Texto proporcionado =
* * *
Simetrías y asimetrías del libre comercio

Los promotores más ortodoxos del libre comercio afirman que este sólo trae beneficios. Otros plantean que los beneficios generados son mayores que los costos que debe asumir el país.

Hay muchas evaluaciones sobre este tema. Una de ellas, realizada por Dingemans y Ross (2012), analizó los TLC de 11 países latinoamericanos en el período 1990-2008 y constató un aumento de las exportaciones, pero no la diversificación de productos. Se sigue exportando commodities e importando productos de media y alta tecnología: “La ausencia casi total de nuevos productos y nuevos mercados refleja el fracaso generalizado de la actual estrategia de posicionamiento económico internacional de América Latina”, concluyen. En Chile, que firmó 25 acuerdos de libre comercio, el cobre sigue representando el 60% de sus exportaciones.

Weisbrot (2017), por su parte, analizó resultados económicos y sociales pasados 20 años de la firma del NAFTA. México, en el período 1994-2016, fue de los países que menos creció de América Latina (1% PIB per cápita contra un promedio de 1,4%); los salarios reales se mantuvieron prácticamente incambiados (un aumento de sólo 4,1% en 20 años); la pobreza se sitúa en 55% superando la tasa de 1994 (20 millones más de pobres), y los emigrantes mexicanos a Estados Unidos pasaron de 4,5 millones en 1990 a 12,6 millones en 2009.

Sobre los nuevos TLC

Con los años, los TLC se han transformado. Los “de última generación” incluyen “nuevas” materias de negociación y metodologías para negociarlas, como el Comercio Electrónico, la negociación a través de Listas Negativas (versus Listas Positivas), Cláusulas Statu Quo y Trinquete, Coherencia Regulatoria, Transparencia, entre otras innovaciones; todas ellas limitantes de la soberanía nacional a la hora de desarrollar políticas públicas.

El TLC con Chile sería un acuerdo de este tipo, de última generación y, como tal, incorpora de forma textual un modelo preestablecido. Además, incluye partes idénticas de capítulos incorporados en el TISA y en el Acuerdo Transpacífico (TPP), rechazados por el Frente Amplio cuando se discutía la permanencia de Uruguay en el TISA.
* * *
Extractos de datos =
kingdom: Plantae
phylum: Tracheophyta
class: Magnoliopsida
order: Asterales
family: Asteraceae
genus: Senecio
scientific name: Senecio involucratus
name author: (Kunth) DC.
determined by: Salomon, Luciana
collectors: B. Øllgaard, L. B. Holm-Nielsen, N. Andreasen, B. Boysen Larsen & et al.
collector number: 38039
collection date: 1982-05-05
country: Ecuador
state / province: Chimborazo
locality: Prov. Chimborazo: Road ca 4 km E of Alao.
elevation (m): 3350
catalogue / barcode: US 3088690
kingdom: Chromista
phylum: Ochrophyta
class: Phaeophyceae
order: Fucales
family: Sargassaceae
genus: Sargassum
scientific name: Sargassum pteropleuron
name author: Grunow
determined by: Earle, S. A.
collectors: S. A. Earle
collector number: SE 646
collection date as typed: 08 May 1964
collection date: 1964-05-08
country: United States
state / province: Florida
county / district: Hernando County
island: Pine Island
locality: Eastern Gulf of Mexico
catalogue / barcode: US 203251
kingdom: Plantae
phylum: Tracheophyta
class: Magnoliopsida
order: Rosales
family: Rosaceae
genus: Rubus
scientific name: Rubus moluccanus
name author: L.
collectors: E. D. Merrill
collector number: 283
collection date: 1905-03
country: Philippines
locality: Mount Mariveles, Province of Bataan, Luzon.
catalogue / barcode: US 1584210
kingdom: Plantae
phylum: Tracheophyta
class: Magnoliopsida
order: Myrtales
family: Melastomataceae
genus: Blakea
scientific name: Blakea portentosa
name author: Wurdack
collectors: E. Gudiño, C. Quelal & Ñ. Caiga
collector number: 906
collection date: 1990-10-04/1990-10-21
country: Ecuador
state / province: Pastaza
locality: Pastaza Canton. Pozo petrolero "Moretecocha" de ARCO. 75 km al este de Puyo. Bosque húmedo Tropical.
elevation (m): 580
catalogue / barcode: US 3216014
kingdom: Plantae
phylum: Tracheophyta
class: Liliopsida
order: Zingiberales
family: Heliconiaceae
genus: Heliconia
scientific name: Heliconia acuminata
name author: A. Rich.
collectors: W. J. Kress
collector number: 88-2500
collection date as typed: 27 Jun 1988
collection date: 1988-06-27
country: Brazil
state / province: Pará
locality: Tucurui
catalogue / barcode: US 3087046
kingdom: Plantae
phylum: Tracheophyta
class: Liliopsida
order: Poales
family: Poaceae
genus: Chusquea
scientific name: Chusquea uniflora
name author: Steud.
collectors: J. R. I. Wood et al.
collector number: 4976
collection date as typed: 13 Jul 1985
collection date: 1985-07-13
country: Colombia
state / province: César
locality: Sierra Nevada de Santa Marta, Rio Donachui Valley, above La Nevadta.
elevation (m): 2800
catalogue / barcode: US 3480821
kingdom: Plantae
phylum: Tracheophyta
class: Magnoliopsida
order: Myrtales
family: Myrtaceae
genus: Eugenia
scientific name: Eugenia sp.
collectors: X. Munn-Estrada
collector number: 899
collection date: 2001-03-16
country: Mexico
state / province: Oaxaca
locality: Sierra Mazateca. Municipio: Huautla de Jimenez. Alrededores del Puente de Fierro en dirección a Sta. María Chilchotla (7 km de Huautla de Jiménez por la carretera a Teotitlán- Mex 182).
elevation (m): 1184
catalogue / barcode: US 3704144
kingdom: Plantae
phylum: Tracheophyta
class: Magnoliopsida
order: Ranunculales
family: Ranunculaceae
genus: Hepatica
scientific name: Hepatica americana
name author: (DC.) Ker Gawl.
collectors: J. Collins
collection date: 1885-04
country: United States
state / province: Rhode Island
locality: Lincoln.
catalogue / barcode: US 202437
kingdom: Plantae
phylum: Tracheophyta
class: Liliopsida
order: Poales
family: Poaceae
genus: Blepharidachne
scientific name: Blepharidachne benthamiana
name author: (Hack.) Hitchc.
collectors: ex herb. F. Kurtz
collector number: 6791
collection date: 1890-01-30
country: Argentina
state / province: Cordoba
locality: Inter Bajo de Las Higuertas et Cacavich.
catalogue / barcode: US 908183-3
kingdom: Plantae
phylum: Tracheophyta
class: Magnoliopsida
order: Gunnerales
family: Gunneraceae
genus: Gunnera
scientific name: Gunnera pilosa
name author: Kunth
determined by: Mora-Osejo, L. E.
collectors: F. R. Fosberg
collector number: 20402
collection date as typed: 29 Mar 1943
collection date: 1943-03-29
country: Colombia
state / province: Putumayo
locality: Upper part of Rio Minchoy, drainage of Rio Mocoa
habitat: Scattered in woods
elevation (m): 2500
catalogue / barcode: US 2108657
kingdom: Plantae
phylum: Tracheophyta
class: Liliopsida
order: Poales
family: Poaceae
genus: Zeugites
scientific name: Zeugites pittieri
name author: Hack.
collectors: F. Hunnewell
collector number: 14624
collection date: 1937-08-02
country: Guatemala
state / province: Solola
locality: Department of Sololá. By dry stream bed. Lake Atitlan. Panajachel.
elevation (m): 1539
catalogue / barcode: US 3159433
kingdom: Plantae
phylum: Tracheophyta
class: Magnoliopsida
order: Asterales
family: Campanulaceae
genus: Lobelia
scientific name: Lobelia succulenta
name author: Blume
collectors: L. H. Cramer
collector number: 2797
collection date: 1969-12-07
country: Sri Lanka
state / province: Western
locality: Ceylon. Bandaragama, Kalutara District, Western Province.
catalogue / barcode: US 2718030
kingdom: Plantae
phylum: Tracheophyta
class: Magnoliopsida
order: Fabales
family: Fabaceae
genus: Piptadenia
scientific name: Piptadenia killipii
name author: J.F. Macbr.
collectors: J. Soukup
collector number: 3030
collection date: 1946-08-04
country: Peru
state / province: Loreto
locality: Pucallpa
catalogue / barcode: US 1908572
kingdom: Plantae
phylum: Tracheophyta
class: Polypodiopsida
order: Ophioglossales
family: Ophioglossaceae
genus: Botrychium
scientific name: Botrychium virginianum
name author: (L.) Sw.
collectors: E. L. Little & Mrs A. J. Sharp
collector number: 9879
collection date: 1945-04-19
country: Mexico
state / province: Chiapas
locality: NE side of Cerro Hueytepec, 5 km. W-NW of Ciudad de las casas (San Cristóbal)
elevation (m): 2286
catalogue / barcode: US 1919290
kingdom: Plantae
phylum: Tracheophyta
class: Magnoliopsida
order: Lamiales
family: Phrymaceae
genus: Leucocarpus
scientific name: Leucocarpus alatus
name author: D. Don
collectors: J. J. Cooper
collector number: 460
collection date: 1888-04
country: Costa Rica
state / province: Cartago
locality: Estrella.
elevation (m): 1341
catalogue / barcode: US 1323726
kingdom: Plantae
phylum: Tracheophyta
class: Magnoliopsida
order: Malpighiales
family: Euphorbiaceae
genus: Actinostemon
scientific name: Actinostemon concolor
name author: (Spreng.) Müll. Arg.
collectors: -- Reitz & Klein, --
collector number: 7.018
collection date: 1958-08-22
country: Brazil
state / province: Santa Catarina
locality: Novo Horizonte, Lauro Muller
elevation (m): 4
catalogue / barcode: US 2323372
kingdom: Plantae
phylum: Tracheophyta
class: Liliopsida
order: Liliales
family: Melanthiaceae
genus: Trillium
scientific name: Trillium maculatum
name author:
* * *
Su objetivo = Transcriba sin cambios el fragmento del texto sobre el libre comercio que se inicia con las palabras que contienen "Weisbrot (2017), por" y concluye con "millones en 2009.".

Respuesta =
Weisbrot (2017), por su parte, analizó resultados económicos y sociales pasados 20 años de la firma del NAFTA. México, en el período 1994-2016, fue de los países que menos creció de América Latina (1% PIB per cápita contra un promedio de 1,4%); los salarios reales se mantuvieron prácticamente incambiados (un aumento de sólo 4,1% en 20 años); la pobreza se sitúa en 55% superando la tasa de 1994 (20 millones más de pobres), y los emigrantes mexicanos a Estados Unidos pasaron de 4,5 millones en 1990 a 12,6 millones en 2009.